- **Tasks to perform**:
**1.** Using the SPSS text below, decide whether each statement agrees with it. Answer yes or no for each, and quote the deciding words of the text. (a) The text advises using numbers for all data. (b) SPSS merges files only by adding cases. (c) The text says that getting data in from other places is easy.
**2.** Continue the SPSS text on merging data files, picking up right after its final sentence.

- **Text under study**:

You can review the first course by following this link: Introduction to SPSS. This course will focus on data manipulation as well as provide an introduction to syntax and data analysis in SPSS.
Datasets: Census | Anxiety | Anxiety 2 | Anxiety3 | Anxietyb | Cars
Data entry is the starting point for all statistical analysis in SPSS and other programs. Getting to data into SPSS is easy if directly entering in data. A general guideline is to stick to numbers for all data, and label categorical labels according to their number representation. This will ensure no problems with subsequent analyses and allow for easier transfer to other statistical programs. Getting data in from other places can be a little more tricky, particularly when merging datasets. See the previous course page regarding info about getting different file types into SPSS.
There are several instances in which you will probably like to merge two or more existing SPSS data files. SPSS merges files in by adding cases or variables and in the case of the latter, one can do so in parallel or nonparallel form. In order to save yourself tremendous headache, make the files to be merged look exactly alike.
Adding Cases
To begin with we'll add cases to an existing data file. In the following example, the Anxiety dataset from the SPSS folder is used (linked above also). A similar dataset was created for demonstration purposes, and we'll be appending the data file Anxiety.sav with the cases from Anxietyb.sav.

- **Raw data**:
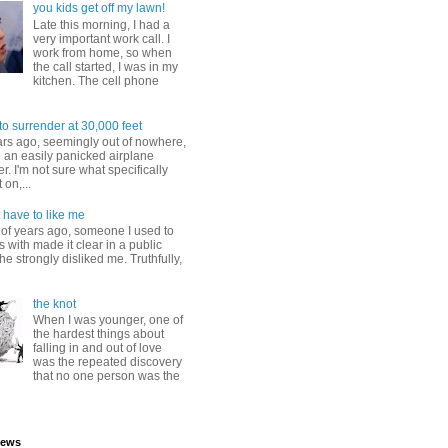
you kids get off my lawn!
Late this morning, I had a
very important work call. I
work from home, so when
the call started, I was in my
kitchen. The cell phone
to surrender at 30,000 feet
ars ago, seemingly out of nowhere,
 an easily panicked airplane
. I'm not sure what specifically
 on,...
 have to like me
 of years ago, someone I used to
s with made it clear in a public
he strongly disliked me. Truthfully,
the knot
When I was younger, one of
the hardest things about
falling in and out of love
was the repeated discovery
that no one person was the
iews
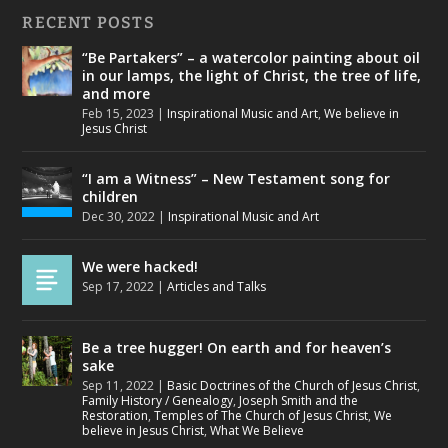
RECENT POSTS
“Be Partakers” – a watercolor painting about oil
in our lamps, the light of Christ, the tree of life,
and more
Feb 15, 2023
|
Inspirational Music and Art
,
We believe in
Jesus Christ
“I am a Witness” – New Testament song for
children
Dec 30, 2022
|
Inspirational Music and Art
We were hacked!
Sep 17, 2022
|
Articles and Talks
Be a tree hugger! On earth and for heaven’s
sake
Sep 11, 2022
|
Basic Doctrines of the Church of Jesus Christ
,
Family History / Genealogy
,
Joseph Smith and the
Restoration
,
Temples of The Church of Jesus Christ
,
We
believe in Jesus Christ
,
What We Believe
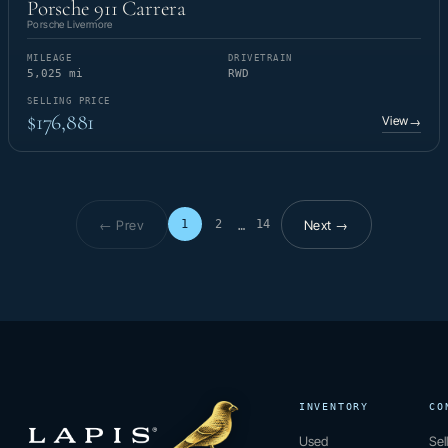
Porsche 911 Carrera
Porsche Livermore
MILEAGE
DRIVETRAIN
5,025 mi
RWD
SELLING PRICE
$176,881
View
→
← Prev
Next →
1
2
14
…
Page 1 of 14
INVENTORY
CO
Used
Sel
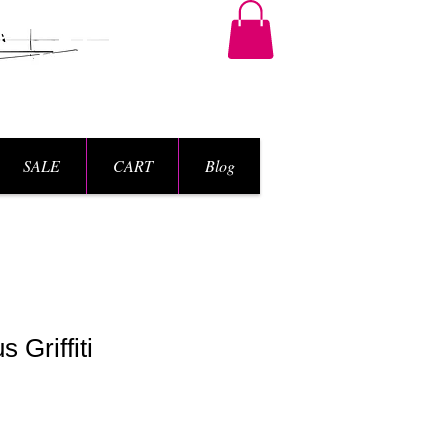
SALE
CART
Blog
 Griffiti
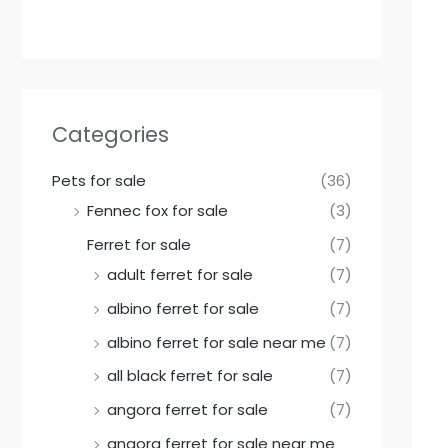
Categories
Pets for sale
(36)
Fennec fox for sale
(3)
Ferret for sale
(7)
adult ferret for sale
(7)
albino ferret for sale
(7)
albino ferret for sale near me
(7)
all black ferret for sale
(7)
angora ferret for sale
(7)
angora ferret for sale near me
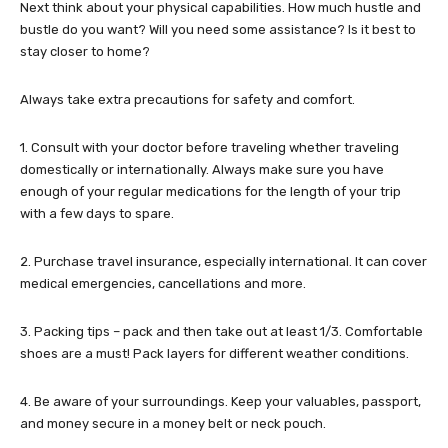
Next think about your physical capabilities. How much hustle and
bustle do you want? Will you need some assistance? Is it best to
stay closer to home?
Always take extra precautions for safety and comfort.
1. Consult with your doctor before traveling whether traveling
domestically or internationally. Always make sure you have
enough of your regular medications for the length of your trip
with a few days to spare.
2. Purchase travel insurance, especially international. It can cover
medical emergencies, cancellations and more.
3. Packing tips – pack and then take out at least 1/3. Comfortable
shoes are a must! Pack layers for different weather conditions.
4. Be aware of your surroundings. Keep your valuables, passport,
and money secure in a money belt or neck pouch.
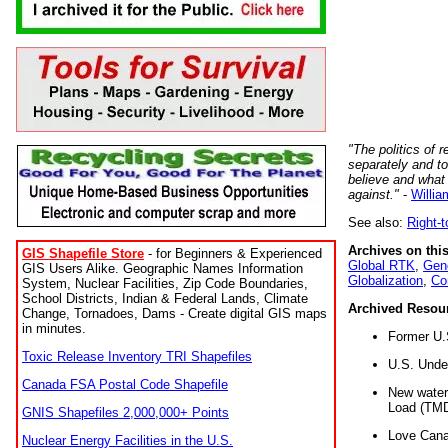
"The politics of r
separately and t
believe and what
against."
-
Willia
See also:
Right-
Archives on this
GIS Shapefile Store
- for Beginners & Experienced
Global RTK
,
Gene
GIS Users Alike. Geographic Names Information
Globalization
,
Co
System, Nuclear Facilities, Zip Code Boundaries,
School Districts, Indian & Federal Lands, Climate
Archived Resou
Change, Tornadoes, Dams - Create digital GIS maps
in minutes.
Former U.
Toxic Release Inventory TRI Shapefiles
U.S. Unde
Canada FSA Postal Code Shapefile
New water 
Load (TMD
GNIS Shapefiles 2,000,000+ Points
Love Cana
Nuclear Energy Facilities in the U.S.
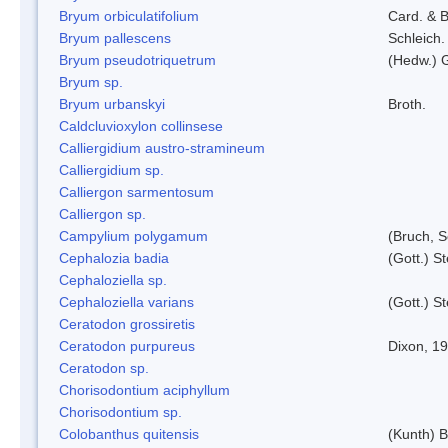
Bryum orbiculatifolium
Card. & B
Bryum pallescens
Schleich.
Bryum pseudotriquetrum
(Hedw.) 
Bryum sp.
Bryum urbanskyi
Broth.
Caldcluvioxylon collinsese
Calliergidium austro-stramineum
Calliergidium sp.
Calliergon sarmentosum
Calliergon sp.
Campylium polygamum
(Bruch, 
Cephalozia badia
(Gott.) S
Cephaloziella sp.
Cephaloziella varians
(Gott.) S
Ceratodon grossiretis
Ceratodon purpureus
Dixon, 1
Ceratodon sp.
Chorisodontium aciphyllum
Chorisodontium sp.
Colobanthus quitensis
(Kunth) Ba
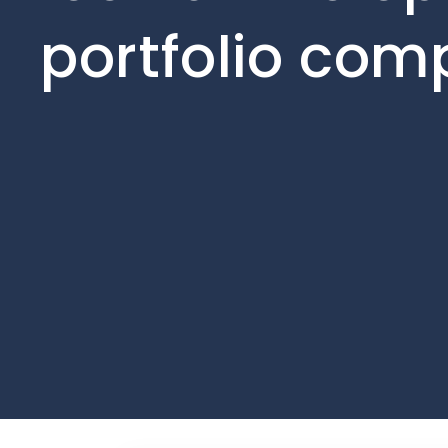
portfolio com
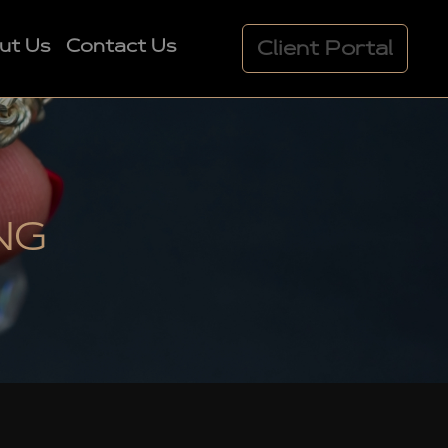
ut Us
Contact Us
Client Portal
NG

- **Results**:
**1.**
(a) Yes: "A general guideline is to stick to numbers for all data"
(b) No: "SPSS merges files in by adding cases or variables"
(c) No: "Getting data in from other places can be a little more tricky"

**2.**
Concatenating files via the GUI interface is a very straightforward procedure. Select the "Merge Files" option found under the Data Menu and select "Add Cases". You will then be prompted to select the file that you wish to merge. Simply double click on that file, and the resulting dialog box will look something like this:

As can be seen in this figure, there are no unpaired variables. You do have an option to rename variables by clicking the "Rename" button, but it actually works better if the variables in the two files are the same prior to merging. The option to "Indicate case source as variable" will indicate which data file your cases came from.
If you happen to have more variables in the data set to be merged, they will show up in the Unpaired Variables box above. One must move them over to include them in the merging process or SPSS will ignore them. The old data will now have missing values on that new variable.
Adding variables or variables and cases
If instead of simply appending a data file with more cases, you would like to add variables from another SPSS system file, or add both cases and variables another procedure to merge data files is warranted.
In this example, we are merging the files Anxiety2 from the SPSS folder and Anxiety3 which I created, and is simply trials 5 and 6 to be added to the other dataset that contains the first four trials. The subjects in the two files are the same, and they will be merged by subject number. You can get in quite a bind in merging files if you do not include this option to match by a unique identifier, such as we are with the ID number in this case. You must also have your data files sorted by the unique identifier prior to merging.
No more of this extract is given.